Specifications Compared
| Spec | A100 | QUADRO-P5000 |
|---|---|---|
| TDP | 400W | 180W |
| VRAM | 40-80 GB | 16 GB |
| CUDA Cores | 6,912 | 2,560 |
| Memory Type | HBM2e | GDDR5X |
| Architecture | Ampere | Pascal |
| Form Factors | SXM4, PCIe | PCIe |
| Interconnect | NVLink, PCIe 4.0, InfiniBand | |
| Tensor Cores | 432 | |
| FP16 Performance | 312 TFLOPS | 8.9 TFLOPS |
| FP32 Performance | 19.5 TFLOPS | 8.9 TFLOPS |
| FP64 Performance | 9.7 TFLOPS | |
| INT8 Performance | 624 TOPS | |
| Memory Bandwidth | 2,039 GB/s | 288 GB/s |
Performance Analysis
The A100 SXM4 40GB outperforms the Quadro P5000 dramatically in compute capabilities: its 312 TFLOPS FP16 rating enables rapid matrix operations essential for deep learning training, while the P5000 manages only 8.9 TFLOPS in FP16. For FP32 precision used in simulations and general computing, the A100 provides 19.5 TFLOPS against the P5000's 8.9 TFLOPS, roughly doubling throughput for single-precision tasks. This disparity means training modern neural networks proceeds over 30 times faster on the A100 in FP16-heavy workloads.

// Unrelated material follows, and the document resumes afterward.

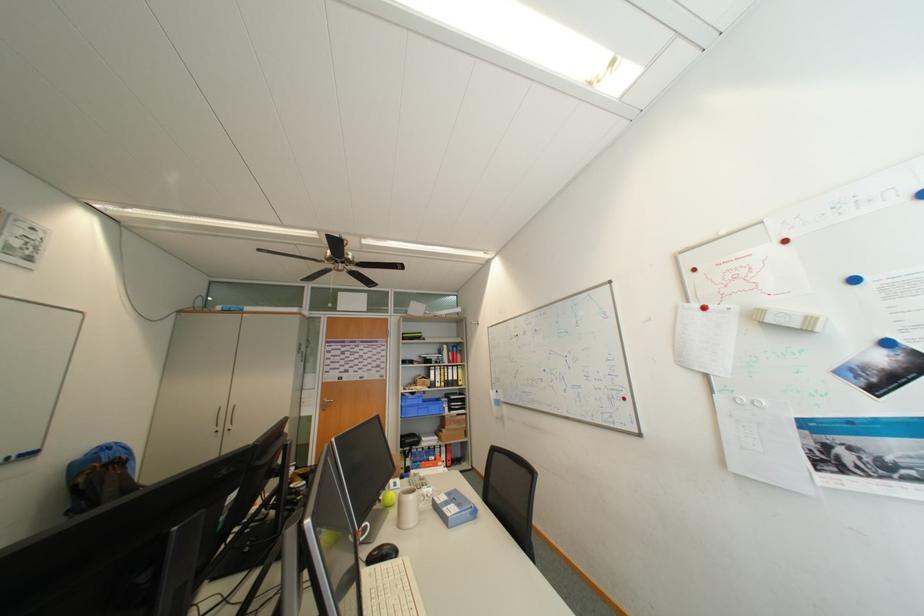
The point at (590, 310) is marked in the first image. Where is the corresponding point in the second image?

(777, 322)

Memory specifications further widen the gap. The A100's 40 GB HBM2e VRAM supports larger models and batch sizes without swapping to host memory, unlike the P5000's 16 GB GDDR5X limit which constrains datasets to smaller scales. Bandwidth at 2039 GB/s on the A100 sustains high data ingestion rates for inference pipelines, compared to 288 GB/s on the P5000, reducing bottlenecks in memory-bound operations by a factor of seven. Consequently, inference latency drops significantly on the A100 for real-time applications.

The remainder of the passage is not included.